British monthly business magazine

Railway Gazette International is a monthly business magazine and news website covering the railway, metro, light rail and tram industries worldwide.

Available by annual subscription, the magazine is read in over 140 countries by transport professionals and decision makers, railway managers, engineers, consultants and suppliers to the rail industry. A mix of technical, commercial and geographical feature articles, plus the regular monthly news pages, cover developments in all aspects of the rail industry, including infrastructure, operations, rolling stock and signalling.

==History==
Railway Gazette International traces its history to May 1835 as The Railway Magazine, when it was founded by Effingham Wilson. The Railway Gazette title dates from July 1905, created to cover railway commercial and financial affairs. In April 1914, it merged with The Railway Times, which incorporated Herapath's Railway Journal, and in February 1935 it absorbed the Railway Engineer.
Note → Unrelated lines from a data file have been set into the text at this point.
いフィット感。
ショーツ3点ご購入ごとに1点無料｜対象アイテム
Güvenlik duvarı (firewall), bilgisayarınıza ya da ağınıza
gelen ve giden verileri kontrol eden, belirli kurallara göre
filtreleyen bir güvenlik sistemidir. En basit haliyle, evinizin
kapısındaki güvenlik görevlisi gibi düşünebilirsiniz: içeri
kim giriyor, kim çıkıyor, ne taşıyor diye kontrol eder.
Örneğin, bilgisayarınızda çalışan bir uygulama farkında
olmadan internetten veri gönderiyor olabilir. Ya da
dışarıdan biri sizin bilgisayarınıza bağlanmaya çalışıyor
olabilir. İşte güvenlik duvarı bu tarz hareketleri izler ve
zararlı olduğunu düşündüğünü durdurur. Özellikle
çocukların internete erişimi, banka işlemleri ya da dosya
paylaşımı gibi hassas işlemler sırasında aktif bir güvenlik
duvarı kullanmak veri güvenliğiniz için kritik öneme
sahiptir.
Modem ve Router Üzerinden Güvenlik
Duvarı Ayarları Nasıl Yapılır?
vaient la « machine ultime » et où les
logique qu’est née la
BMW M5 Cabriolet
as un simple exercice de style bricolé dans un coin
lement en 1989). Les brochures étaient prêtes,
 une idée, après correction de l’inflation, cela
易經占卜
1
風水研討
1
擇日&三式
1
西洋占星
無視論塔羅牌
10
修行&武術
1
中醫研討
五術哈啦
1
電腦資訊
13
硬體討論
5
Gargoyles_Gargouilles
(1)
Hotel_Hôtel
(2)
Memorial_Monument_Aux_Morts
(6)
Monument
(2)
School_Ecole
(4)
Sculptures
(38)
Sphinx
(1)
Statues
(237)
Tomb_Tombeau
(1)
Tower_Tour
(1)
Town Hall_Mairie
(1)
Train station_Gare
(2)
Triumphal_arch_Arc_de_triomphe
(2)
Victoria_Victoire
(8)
Around this time, it also absorbed The Railway News. It then reflected all aspects of railway activity, particularly in the British Empire and in other areas of the world which used similar technology.

In January 1964, it merged with the sister publication Diesel Railway Traction and its frequency reduced from weekly to fortnightly.

In October 1970, it was renamed Railway Gazette International and reduced in frequency to monthly.

Railway Gazette International was part of Reed Business Information until 1 April 2007 when it became part of DVV Media Group.

On 31 December 2025 Railway Gazette Group was acquired by ProMedia Group UK. ProMedia's Europe-focused brand RailTech was integrated into Railway Gazette International in April 2026.

==Railway Gazette Group==
The Railway Gazette Group publishes the monthly magazine Railway Gazette International, covering news and features about railways around the world, as well as some urban transport news. Rail Business UK is an online publication covering the railway industry in the United Kingdom.

Metro Report International was published twice a year and focused on urban transport. Railway Gazette China covered mainline and urban railway news, and was published in Mandarin.